No, you aren’t going to hear that on most radio stations. But Newman did score another hit song, “I Love L.A.” off his album “Trouble in Paradise” (1983). Most of the song exults in riding around with your top down, listening to the Beach Boys on “another perfect day.” “Everybody’s very happy,” he sings. But I love it that he slipped this in: “Look at that mountain, look at those trees/Look at that bum over there, man, he’s down on his knees.” If you’ve spent any time in Los Angeles, you know there are homeless people all over the streets and parks.
After singing along to “I Love L.A.,” it’s a lot less fun listening to “Roll With the Punches” from “Land of Dreams,” with the narrator saying “Mr. Rat’s on the stairway, Mr. Junkie’s lyin’ in his own vomit on the floor. You gotta roll with the punches, little black boy.”
Newman didn’t put out many albums in the years that followed, but I do have “Harps and Angels” from 2008. Oh, man, it’s as if he was forecasting life in America in 2026. From “A Piece of the Pie”: “You say you’re working harder than you ever have/ You say you got two jobs and so’s your wife/Living in the richest country in the world/Wouldn’t you think you’d have a better life.” In another verse: “Jesus Christ, it stinks here high and low/The rich are getting richer/I should know/While we’re going up, you’re going down/And no one gives a shit but Jackson Browne.”
Within the same album is a classic entitled “A Few Words in Defense of Our Country.” Dig it: “You know it kind of pisses me off/That this Supreme Court is going to outlive me/A couple of young Italian fellas and a brother on the court now, too/But I defy you, anywhere in the world/To find me two Italians as tight-assed as the two Italians we got/And as for the brother, well, Pluto’s not a planet anymore either.”
He concludes, and oh, how these words ring true: “The end of an empire is messy at best/And this empire is ending like all the rest/Like the Spanish Armada adrift on the sea/We’re adrift in the land of the brave and the home of the free.”

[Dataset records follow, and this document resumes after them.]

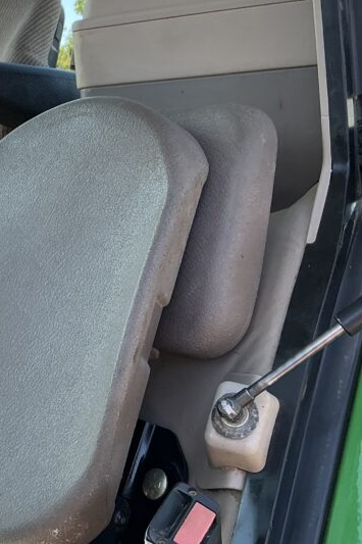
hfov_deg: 22.9
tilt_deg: -8.7
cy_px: 243
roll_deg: +1.1
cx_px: -25
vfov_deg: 35.6
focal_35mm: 56
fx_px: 845
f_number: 1.8
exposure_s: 1/208
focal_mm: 3
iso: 20
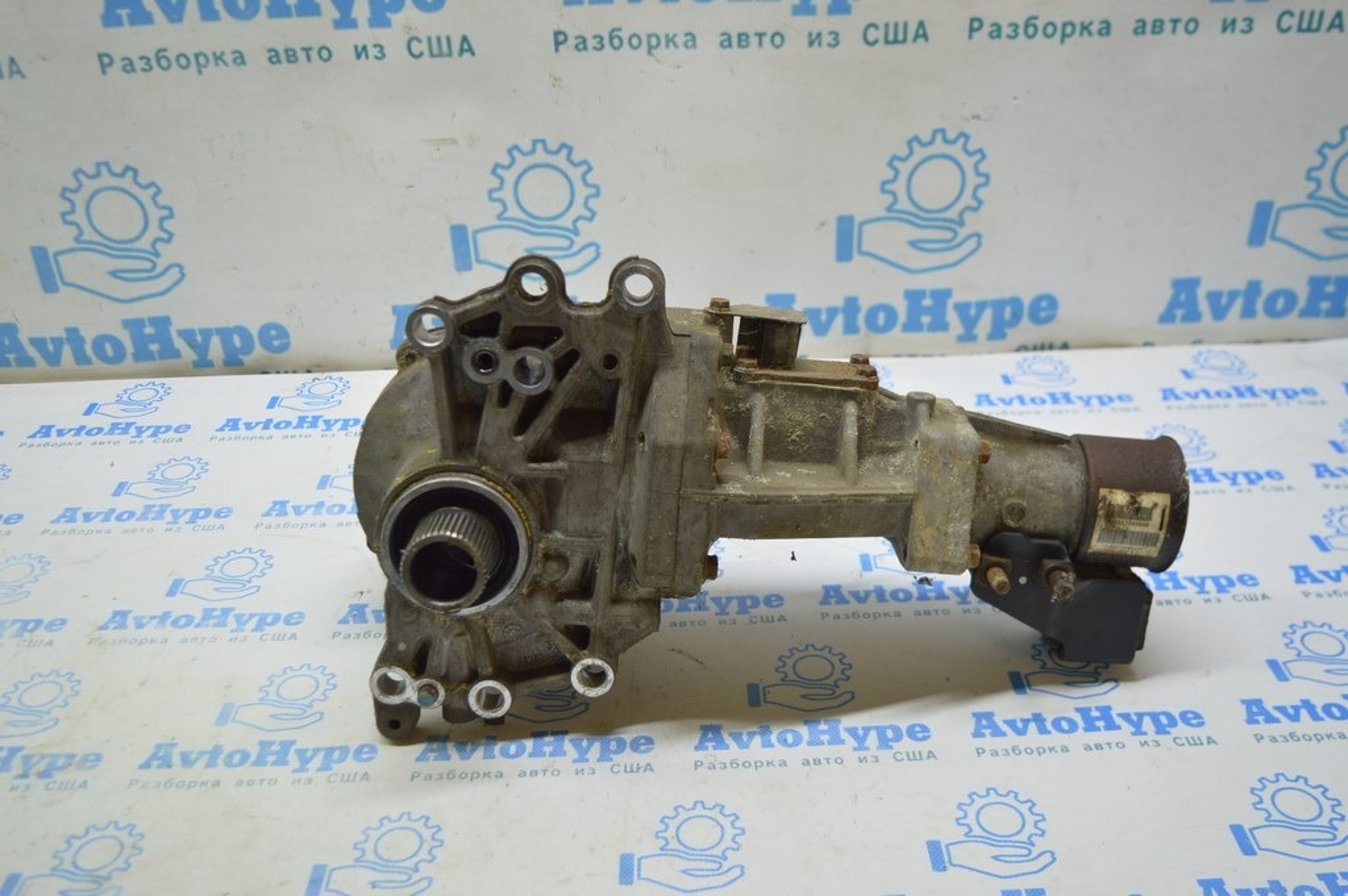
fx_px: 1291
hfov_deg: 55.1
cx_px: 674
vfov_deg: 38.3
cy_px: 448
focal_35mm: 34
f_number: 3.8
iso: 400
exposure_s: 1/40
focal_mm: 23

Dear reader, do you have a songwriter you think was snubbed by the Times? Let me know. This could be grist for another Substack essay!



Hey Randy,
Randy Newman is one ridiculous omission of the "experts" at NYT. Check out the catalogue of Missy Elliot who was one of the 30 who bypassed Randy Newman. I would introduce you to a You Tube musician/producer/interviewer of many great musicians, Rick Beato, who has taken issue with the nyt top 30 American songwriters and how it was decided. I think you will enjoy Beato's content, in general.
I would add Keith Jarrett to your snub list.